Your date is wrong again on your blog.
Just keep plugging along on the food scene, it will come back to you, and exercise as soon as you can!!! I love you!!! I guess we will go to the temple in Feb.
Oh and good for you for throwing out the food, its better to throw it away in the garbage than to throw it away in our stomachs!!!! :-)
You hadn't posted in awhile so I stopped checking, and then i thought- well what if she did post- so i checked and I hadn't read 2 of your posts! Lots to catch up on. TOPS sounds cool. That is so cool that you won the money- fun. That is weird about church being canceled. It's a weird feeling when you miss church when you're not sick. AND I KNOW the kids are praying it will snow so they'll have no school because I did all the time. Infact- ha- one year Crystal happened to be over, and also the neighborhood kids, and it started to snow, and it stopped, so we all got in a circle and prayed that it would snow, so we could play in a real snow, and have no school, and then right after we got done saying our prayer- it snowed!!!!! Ofcourse we all felt so cool! I'm sure it was going to snow anyway! I'm sorry you are sick. EVERYONE IS SICK! I feel like we're never going to get better because everyone is sick! Sorry you aren't feeling well. That is so wonderful with Grandpa's truck and your friends helping. Good for you on throwing out the treats. I know Lizzie did that once, with cocoa and chocolate chips even, and SHad got mad at her because of the money that was wasted- hahahah. I think any other man would be happy that his wife is throwing away treats she can't stop eating- ahah. I love you- thanks for your comments, I really love them.
I'm sorry Grandma, but Wednesday Letters doesn't even compare to Twilight. They are not even in the same category, and I read Jane Eyre this month, and it was awesome, and I know what a good book is too. I am not saying that Twilight is in the same category as Jane Eyre (because I don't know if anything could be), but it is certainly way more creative than Wednesday Letters. Wed Letters was great when I was reading it, and then a week later I thought, "Yeah, right. I'm just sure that could happen," while Twilight, as silly as it sounds, is very real to me. Of course, I'm Bella reincarnate. The only difference is I unfortunately have never known a vampire or warewolf. I am so sorry you are sick. I hate being sick. I'm such a baby. When you were talking about walking around your house feeling sorry for yourself, I laughed, because I do that all the time. And trying to eat good can be such a bore! It drives me insane. However, I, like you, believe it is important. Last week I lost 1.4and the week before I lost 4.4! So it is possible, even for people who adore food. I have a safe that I keep all of my chocolate chips in, and Darin has the key. It was my idea. I like to by chocolate chips at Winco, in bulk, or on sale, and like having them handy, but not that handy. It has helped a lot. Pretty pathetic. I wonder how many people store chocolate in thier safe! Love you so much. Love your comments, and your blogs!
I'm so sorry you're sick. You just rest and think happy thoughts and you will get better! I guess twilight just isn't for everyone. You and mom are the only people I've talked to that have bad things to say about it. Funny funny. I love them. Well, I love you and congrats on the winnings! That is always fun.

Information provided:

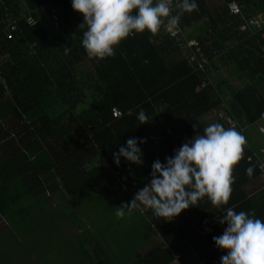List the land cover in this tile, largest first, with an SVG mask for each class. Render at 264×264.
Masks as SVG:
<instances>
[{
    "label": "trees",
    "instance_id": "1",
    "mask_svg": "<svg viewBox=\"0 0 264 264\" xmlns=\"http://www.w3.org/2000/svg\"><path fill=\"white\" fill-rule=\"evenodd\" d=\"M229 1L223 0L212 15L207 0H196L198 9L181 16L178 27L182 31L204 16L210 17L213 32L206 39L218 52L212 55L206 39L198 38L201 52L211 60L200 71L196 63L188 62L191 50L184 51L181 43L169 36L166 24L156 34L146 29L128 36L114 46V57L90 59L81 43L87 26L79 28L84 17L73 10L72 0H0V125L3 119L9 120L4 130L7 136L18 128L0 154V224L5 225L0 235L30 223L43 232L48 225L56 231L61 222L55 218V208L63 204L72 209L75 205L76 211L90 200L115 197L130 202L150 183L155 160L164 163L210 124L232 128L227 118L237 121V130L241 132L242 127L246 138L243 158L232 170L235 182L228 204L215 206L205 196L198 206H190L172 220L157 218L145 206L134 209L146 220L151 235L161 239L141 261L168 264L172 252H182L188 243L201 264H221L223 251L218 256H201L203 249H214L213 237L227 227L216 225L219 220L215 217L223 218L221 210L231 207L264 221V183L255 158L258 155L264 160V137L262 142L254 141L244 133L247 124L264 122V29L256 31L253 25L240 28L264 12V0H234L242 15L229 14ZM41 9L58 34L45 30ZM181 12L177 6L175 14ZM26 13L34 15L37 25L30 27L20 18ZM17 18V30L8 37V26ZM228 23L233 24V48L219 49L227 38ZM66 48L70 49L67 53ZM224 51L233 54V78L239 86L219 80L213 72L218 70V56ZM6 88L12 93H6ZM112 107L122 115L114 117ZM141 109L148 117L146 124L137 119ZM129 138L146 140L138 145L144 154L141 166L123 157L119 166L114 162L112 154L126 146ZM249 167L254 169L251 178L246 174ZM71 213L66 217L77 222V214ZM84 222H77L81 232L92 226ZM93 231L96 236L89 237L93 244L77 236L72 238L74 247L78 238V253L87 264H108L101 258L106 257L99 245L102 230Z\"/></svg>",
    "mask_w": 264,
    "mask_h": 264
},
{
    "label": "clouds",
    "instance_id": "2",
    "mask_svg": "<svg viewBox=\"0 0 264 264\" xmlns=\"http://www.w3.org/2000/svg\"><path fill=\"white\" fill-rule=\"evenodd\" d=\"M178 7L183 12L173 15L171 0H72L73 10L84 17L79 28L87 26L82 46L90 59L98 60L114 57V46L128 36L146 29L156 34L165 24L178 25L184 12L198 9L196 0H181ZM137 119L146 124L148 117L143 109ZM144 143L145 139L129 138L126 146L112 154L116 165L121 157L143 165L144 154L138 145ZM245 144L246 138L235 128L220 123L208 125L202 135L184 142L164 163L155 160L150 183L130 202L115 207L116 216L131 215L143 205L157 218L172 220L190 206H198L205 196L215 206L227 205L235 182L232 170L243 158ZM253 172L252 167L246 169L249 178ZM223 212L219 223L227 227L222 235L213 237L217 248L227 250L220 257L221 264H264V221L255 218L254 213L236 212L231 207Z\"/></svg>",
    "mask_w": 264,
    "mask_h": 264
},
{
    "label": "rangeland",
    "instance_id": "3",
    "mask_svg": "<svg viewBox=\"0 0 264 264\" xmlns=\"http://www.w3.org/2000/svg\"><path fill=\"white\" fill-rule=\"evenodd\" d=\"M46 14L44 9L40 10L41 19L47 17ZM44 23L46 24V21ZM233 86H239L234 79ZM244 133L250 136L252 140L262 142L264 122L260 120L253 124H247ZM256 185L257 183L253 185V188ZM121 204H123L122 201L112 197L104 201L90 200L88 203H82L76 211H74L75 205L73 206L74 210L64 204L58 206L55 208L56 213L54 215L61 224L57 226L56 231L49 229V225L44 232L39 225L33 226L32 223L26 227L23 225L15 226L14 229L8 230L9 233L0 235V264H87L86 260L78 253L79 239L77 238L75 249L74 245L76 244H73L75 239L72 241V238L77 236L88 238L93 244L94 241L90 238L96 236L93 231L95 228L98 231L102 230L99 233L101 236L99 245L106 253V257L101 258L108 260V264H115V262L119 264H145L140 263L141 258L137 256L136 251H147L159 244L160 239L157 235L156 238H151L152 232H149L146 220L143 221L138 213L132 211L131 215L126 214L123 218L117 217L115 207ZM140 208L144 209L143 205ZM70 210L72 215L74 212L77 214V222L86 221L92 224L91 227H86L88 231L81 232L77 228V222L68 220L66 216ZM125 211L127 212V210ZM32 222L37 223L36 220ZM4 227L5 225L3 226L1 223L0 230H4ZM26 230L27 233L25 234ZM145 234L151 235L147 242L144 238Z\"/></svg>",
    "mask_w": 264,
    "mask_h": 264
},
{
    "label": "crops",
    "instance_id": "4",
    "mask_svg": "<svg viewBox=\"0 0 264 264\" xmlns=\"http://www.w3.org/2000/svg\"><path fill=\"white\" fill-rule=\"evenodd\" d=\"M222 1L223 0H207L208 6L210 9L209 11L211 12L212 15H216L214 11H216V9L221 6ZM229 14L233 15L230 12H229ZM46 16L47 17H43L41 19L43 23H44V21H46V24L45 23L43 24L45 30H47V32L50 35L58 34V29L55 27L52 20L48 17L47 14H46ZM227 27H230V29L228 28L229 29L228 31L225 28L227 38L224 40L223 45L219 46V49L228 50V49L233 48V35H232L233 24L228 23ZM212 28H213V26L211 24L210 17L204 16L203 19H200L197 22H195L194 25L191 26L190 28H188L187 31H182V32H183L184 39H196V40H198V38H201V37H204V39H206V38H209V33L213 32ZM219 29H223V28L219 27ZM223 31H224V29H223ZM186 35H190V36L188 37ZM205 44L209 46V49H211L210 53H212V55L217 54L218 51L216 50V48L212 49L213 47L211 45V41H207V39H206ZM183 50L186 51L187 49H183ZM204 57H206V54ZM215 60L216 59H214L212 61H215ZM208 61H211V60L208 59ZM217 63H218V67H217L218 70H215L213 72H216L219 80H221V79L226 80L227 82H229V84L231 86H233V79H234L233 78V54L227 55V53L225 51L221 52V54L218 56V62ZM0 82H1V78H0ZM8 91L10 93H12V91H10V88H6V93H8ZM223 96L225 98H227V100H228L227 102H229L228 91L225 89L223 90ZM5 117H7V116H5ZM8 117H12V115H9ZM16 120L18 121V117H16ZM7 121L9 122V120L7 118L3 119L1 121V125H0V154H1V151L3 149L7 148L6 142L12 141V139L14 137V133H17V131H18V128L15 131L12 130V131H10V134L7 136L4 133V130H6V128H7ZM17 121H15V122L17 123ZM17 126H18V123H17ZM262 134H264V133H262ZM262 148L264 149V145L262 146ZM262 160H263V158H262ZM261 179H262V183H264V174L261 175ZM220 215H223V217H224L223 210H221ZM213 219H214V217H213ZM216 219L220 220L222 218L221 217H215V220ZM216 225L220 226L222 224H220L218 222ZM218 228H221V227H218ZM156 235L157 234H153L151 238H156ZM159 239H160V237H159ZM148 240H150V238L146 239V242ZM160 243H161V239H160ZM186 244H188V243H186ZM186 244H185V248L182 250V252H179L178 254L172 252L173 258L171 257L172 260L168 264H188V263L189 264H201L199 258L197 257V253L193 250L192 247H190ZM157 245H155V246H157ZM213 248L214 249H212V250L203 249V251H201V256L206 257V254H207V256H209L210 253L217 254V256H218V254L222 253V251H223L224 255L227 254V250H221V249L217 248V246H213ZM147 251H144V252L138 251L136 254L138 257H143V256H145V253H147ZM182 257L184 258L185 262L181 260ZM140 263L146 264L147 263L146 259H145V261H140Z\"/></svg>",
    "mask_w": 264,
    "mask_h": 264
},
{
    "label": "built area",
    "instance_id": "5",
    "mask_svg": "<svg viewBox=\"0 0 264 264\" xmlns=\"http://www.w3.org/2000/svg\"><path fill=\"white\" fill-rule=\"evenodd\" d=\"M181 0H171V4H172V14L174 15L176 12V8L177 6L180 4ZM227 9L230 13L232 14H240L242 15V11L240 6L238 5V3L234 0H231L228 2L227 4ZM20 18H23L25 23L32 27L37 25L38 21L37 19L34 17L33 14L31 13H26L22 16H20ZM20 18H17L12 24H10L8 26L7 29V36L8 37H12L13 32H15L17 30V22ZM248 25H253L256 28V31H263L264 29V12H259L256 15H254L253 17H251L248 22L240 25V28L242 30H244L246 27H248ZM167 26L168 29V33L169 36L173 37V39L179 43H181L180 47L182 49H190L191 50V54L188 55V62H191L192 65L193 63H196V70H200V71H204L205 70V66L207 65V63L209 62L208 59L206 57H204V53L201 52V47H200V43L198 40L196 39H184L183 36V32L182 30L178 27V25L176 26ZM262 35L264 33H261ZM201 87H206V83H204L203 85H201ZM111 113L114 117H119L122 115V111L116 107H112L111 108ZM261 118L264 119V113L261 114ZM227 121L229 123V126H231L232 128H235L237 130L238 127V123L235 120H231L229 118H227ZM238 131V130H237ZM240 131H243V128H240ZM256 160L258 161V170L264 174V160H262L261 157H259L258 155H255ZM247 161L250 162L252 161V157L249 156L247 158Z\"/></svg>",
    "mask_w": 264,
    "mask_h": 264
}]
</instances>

==

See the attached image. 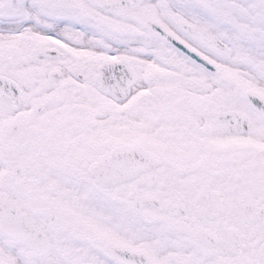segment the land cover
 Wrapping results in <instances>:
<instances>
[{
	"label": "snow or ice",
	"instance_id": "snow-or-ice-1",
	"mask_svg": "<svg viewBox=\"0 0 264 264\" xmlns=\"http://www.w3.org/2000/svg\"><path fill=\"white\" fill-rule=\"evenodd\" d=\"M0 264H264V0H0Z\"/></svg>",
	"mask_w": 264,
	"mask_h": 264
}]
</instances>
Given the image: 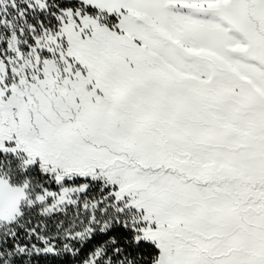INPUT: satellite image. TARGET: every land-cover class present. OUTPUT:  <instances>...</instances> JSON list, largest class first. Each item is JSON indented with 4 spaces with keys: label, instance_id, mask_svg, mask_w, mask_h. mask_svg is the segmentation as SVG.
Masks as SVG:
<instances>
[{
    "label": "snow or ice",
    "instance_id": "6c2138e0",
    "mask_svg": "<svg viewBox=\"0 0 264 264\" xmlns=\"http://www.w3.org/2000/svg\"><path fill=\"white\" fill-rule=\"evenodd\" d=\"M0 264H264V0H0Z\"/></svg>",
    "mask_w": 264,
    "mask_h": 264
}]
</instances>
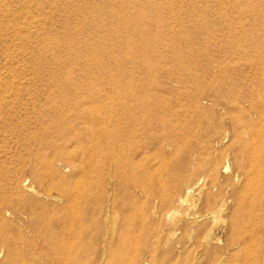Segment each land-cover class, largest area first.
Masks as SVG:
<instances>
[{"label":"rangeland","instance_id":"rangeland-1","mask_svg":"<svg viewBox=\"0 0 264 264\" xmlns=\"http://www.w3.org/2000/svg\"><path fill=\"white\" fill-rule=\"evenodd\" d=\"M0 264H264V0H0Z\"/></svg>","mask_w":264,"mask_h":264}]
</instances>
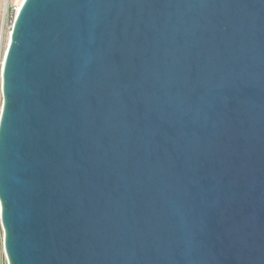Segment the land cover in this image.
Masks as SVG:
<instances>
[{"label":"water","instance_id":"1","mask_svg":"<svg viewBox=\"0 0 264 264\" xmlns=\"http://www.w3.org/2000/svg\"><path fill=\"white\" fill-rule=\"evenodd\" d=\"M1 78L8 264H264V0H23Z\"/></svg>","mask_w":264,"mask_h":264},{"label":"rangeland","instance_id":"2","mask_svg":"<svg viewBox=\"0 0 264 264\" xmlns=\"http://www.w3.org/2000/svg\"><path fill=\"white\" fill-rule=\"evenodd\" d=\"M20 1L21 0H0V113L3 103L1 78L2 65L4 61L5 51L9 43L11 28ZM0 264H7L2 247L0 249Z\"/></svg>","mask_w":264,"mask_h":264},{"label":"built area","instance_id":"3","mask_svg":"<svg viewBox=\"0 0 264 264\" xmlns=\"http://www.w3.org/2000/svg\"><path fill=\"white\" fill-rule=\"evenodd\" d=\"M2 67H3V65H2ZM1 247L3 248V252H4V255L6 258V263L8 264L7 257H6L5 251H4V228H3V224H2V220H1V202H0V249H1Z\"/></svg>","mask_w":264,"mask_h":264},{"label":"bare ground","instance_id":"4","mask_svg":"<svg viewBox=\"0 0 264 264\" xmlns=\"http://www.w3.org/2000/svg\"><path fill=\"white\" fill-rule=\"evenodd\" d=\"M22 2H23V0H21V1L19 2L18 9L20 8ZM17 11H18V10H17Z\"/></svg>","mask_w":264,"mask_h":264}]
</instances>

Objective:
Answer these questions about the blog comments:
1. Where does the first commenter guess "we will go" in February?
2. Who has the key to the safe where the chocolate chips are kept?
3. In the last comment, who besides the person addressed is said to have bad things to say about Twilight?

Answer in full:
1. The temple.
2. Darin.
3. Mom.